■ **GOAL OF THE EXERCISE**:
Every line below that holds the string "needles" must be copied.

════════════════════

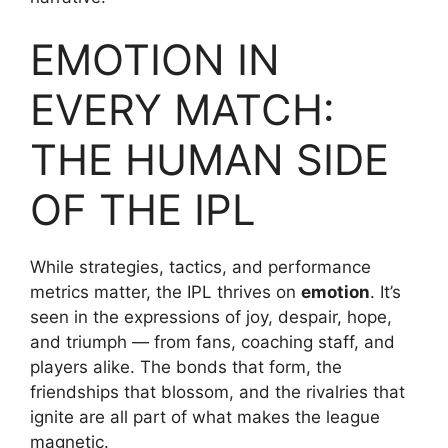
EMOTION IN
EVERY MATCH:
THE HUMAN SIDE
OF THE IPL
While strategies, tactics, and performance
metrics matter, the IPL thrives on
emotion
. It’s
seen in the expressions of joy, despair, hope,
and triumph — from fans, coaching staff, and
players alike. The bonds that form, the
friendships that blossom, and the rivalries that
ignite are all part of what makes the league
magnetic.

════════════════════

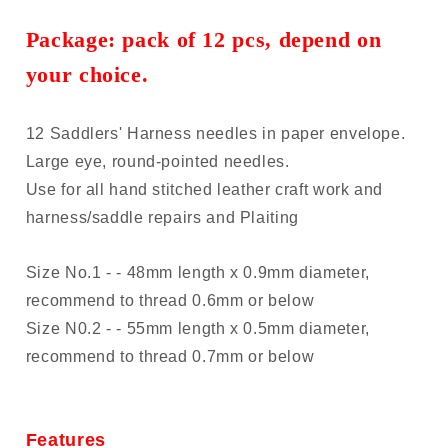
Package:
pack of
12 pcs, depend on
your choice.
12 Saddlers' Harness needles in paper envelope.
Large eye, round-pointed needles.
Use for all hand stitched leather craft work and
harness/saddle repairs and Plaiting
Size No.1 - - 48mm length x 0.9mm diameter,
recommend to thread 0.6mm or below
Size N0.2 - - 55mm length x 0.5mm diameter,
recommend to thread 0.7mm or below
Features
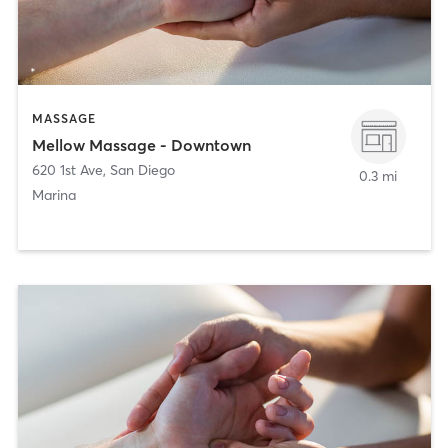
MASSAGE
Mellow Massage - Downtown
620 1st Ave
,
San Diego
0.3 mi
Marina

════════════════════

■ **ANSWER**:
12 Saddlers' Harness needles in paper envelope.
Large eye, round-pointed needles.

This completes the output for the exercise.